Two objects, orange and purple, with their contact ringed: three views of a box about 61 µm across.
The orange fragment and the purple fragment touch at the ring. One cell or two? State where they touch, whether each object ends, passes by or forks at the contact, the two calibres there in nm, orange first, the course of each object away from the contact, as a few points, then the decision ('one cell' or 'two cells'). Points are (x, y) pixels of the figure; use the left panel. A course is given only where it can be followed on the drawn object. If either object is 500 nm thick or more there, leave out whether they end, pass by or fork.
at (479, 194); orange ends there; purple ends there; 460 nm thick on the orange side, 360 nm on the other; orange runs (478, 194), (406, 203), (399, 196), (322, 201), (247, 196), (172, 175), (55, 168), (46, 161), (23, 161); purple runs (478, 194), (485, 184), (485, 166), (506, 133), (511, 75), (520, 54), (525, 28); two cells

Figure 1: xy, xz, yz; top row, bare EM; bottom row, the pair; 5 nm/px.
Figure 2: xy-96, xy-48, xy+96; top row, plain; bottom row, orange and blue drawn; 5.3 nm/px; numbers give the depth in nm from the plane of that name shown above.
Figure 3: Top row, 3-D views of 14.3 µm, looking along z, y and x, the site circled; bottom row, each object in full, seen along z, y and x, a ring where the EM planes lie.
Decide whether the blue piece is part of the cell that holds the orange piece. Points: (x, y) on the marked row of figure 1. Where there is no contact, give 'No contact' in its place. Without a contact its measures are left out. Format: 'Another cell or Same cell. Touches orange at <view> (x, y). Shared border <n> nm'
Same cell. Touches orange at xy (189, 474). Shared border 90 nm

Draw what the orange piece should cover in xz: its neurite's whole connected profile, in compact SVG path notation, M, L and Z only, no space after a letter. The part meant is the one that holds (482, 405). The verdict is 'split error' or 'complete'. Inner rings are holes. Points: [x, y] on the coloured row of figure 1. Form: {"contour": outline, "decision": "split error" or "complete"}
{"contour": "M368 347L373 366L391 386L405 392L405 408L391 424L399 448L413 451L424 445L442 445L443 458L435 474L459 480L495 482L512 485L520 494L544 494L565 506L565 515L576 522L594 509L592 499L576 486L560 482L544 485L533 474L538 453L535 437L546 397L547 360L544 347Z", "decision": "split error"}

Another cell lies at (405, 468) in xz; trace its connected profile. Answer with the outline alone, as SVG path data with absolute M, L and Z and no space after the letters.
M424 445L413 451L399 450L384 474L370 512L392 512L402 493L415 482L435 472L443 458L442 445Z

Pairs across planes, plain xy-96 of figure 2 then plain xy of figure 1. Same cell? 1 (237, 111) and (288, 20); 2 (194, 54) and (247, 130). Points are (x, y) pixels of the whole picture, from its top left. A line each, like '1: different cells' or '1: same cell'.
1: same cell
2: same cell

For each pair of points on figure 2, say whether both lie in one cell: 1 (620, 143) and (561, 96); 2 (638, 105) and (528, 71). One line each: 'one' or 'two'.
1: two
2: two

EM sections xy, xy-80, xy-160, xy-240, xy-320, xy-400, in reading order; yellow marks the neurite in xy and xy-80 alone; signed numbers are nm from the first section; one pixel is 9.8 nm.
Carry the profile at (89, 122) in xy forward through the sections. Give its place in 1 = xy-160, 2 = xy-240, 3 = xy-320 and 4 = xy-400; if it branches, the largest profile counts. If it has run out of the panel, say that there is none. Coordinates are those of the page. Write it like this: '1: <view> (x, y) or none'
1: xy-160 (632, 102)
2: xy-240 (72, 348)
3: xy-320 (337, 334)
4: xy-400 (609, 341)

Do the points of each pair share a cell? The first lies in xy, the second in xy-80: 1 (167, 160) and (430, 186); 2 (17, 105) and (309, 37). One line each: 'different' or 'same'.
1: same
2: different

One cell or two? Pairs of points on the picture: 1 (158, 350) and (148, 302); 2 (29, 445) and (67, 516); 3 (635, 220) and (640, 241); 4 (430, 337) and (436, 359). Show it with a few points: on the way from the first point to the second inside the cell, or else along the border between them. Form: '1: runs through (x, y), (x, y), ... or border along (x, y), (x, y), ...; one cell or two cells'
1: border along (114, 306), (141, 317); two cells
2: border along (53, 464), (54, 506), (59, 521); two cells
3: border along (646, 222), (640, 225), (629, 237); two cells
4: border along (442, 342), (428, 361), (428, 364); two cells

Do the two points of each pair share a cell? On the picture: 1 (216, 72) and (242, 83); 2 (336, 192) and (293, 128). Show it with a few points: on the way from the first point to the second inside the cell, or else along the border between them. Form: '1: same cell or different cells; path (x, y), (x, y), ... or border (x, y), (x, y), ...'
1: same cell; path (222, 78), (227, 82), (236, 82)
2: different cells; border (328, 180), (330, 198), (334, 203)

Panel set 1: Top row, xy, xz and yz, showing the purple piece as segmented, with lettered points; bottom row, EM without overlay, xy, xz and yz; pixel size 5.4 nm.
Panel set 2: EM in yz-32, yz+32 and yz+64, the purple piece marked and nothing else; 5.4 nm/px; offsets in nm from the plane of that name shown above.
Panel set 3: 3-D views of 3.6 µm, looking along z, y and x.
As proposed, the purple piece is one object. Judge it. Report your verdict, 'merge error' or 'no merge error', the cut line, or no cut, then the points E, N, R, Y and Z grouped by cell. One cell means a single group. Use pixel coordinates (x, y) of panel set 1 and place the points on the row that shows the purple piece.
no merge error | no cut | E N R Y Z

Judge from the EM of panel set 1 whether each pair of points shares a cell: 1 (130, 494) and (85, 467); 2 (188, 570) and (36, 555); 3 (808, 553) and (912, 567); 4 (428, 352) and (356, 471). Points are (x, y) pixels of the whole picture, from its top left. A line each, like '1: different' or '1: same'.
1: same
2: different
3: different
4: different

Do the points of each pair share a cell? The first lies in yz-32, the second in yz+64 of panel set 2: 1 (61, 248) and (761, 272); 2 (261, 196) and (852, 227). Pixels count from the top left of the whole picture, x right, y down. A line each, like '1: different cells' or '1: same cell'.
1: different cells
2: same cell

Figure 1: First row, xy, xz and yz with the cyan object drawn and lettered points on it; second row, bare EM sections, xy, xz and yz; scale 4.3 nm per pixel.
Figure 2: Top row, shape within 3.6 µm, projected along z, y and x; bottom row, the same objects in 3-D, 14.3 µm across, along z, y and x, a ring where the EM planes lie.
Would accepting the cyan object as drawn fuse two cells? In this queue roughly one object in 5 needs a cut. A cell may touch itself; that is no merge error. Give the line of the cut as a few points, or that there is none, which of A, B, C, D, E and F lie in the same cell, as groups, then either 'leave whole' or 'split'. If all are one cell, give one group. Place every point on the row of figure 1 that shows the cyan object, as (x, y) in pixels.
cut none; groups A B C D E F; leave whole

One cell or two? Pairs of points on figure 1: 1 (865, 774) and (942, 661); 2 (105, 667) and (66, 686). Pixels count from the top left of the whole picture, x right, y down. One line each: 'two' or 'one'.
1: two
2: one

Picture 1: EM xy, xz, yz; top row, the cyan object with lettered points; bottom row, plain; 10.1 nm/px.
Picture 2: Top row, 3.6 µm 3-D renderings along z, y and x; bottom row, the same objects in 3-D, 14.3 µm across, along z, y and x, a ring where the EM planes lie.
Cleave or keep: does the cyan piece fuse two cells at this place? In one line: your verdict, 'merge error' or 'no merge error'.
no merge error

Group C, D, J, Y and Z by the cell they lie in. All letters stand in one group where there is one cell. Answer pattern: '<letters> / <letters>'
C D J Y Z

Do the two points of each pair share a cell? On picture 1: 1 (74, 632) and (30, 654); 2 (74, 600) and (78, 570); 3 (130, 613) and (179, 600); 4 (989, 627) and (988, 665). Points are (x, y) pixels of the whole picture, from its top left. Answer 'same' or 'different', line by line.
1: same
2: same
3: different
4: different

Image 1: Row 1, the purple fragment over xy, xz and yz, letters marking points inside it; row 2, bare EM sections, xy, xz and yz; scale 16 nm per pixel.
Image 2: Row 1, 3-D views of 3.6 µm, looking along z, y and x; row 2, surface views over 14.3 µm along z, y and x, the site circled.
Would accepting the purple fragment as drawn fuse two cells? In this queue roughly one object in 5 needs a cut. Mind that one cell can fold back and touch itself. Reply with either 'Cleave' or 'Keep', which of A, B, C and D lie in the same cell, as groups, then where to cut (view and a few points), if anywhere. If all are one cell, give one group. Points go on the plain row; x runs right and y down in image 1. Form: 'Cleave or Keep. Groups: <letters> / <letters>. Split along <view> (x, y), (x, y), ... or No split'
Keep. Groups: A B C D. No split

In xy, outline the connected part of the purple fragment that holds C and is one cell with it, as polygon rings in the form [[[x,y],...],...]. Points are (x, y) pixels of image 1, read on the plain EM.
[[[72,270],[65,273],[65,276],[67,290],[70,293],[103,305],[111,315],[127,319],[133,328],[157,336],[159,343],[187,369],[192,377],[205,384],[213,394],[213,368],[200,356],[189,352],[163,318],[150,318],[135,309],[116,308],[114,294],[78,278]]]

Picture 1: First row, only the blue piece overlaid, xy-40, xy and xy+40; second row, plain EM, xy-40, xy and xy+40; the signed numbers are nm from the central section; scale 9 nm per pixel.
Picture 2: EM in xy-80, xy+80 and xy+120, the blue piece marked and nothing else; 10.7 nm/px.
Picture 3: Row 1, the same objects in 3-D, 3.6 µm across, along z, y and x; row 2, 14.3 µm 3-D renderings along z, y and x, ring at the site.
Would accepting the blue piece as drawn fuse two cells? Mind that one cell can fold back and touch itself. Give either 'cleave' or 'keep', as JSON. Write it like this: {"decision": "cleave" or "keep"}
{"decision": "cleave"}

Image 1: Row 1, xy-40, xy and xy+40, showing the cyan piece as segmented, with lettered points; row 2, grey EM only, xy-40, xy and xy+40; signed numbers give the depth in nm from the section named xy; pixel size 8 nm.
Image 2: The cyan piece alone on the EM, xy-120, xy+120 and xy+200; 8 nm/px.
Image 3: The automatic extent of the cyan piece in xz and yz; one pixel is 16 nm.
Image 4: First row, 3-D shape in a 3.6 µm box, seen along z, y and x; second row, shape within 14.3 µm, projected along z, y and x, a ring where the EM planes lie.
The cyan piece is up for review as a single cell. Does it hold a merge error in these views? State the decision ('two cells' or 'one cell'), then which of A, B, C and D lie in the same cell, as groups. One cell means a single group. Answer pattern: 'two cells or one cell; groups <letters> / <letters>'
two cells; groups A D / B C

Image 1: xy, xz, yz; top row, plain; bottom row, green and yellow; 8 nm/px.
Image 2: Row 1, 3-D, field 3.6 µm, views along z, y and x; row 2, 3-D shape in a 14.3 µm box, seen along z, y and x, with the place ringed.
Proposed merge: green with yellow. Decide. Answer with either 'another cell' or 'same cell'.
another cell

▶ _EXERCISE DESCRIPTION_
Gather all lines of the records that include the word "above".

▶ _WRITTEN ANSWER_
Figure 2: xy-96, xy-48, xy+96; top row, plain; bottom row, orange and blue drawn; 5.3 nm/px; numbers give the depth in nm from the plane of that name shown above.
Panel set 2: EM in yz-32, yz+32 and yz+64, the purple piece marked and nothing else; 5.4 nm/px; offsets in nm from the plane of that name shown above.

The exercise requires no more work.